Le roi prononçait à peine ces mots, qui annonçaient qu'au nouveau ressentiment se mêlait le souvenir d'un ancien, que l'huissier apparut sur le seuil du cabinet.

– Qu'y a-t-il? demanda le roi, et pourquoi vient-on quand je n'ai point appelé?

– Sire, dit l'huissier, Votre Majesté m'a ordonné, une fois pour toutes, de laisser passer M. le comte de La Fère toutes les fois qu'il aurait à parler à Votre Majesté.

– Après?

– M. le comte de La Fère est là qui attend.

Le roi et de Saint-Aignan échangèrent à ces mots un regard dans lequel il y avait plus d'inquiétude que de surprise.
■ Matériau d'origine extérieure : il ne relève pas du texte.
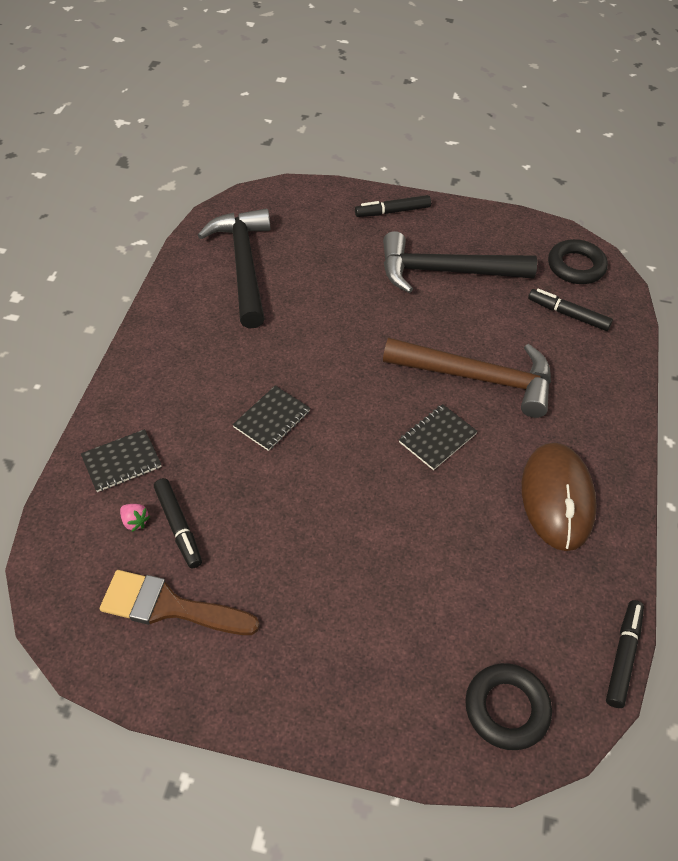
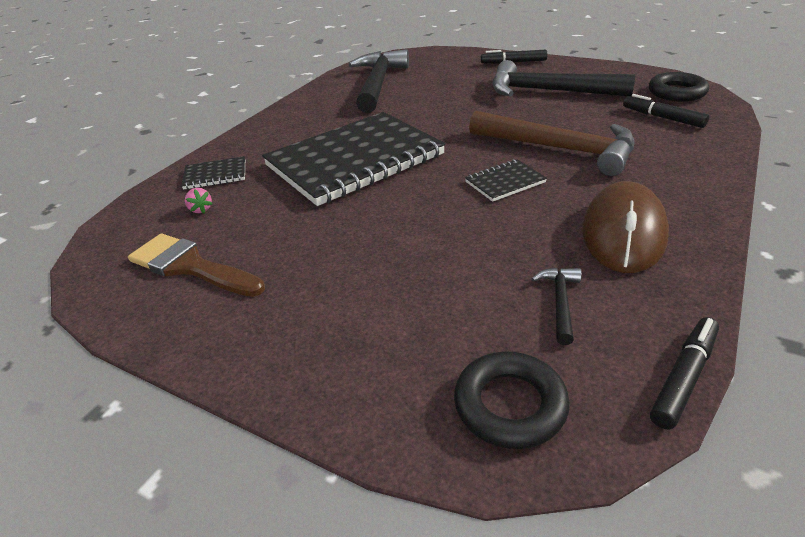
camera: 20 degrees right, 15 degrees down
black marker [154,478,202,568] -> none
black notebook [233,385,310,451] -> black notebook [262,112,446,206], size x2.49
none -> black hammer [532,268,582,345]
Louis hésita un instant. Mais, presque aussitôt, prenant sa résolution:

– Va, dit-il à de Saint-Aignan, va trouver Louise, instruis-la de ce qui se trame contre nous; ne lui laisse pas ignorer que Madame recommence ses persécutions, et qu'elle a mis en campagne des gens qui eussent mieux fait de rester neutres.

– Sire…

– Si Louise s'effraie, continua le roi, rassure-la; dis-lui que l'amour du roi est un bouclier impénétrable. Si, ce dont j'aime à douter, elle savait tout déjà ou si elle avait subi de son côté quelque attaque, dis-lui bien, de Saint – Aignan, ajouta le roi tout frissonnant de colère et de fièvre, dis-lui bien que, cette fois, au lieu de la défendre, je la vengerai, et cela si sévèrement, que nul, désormais, n'osera lever les yeux jusqu'à elle.

– Est-ce tout, Sire?

– C'est tout. Va vite, et demeure fidèle, toi qui vis au milieu de cet enfer, sans avoir comme moi l'espoir du paradis.

Saint-Aignan s'épuisa en protestations de dévouement; il prit et baisa la main du roi et sortit radieux.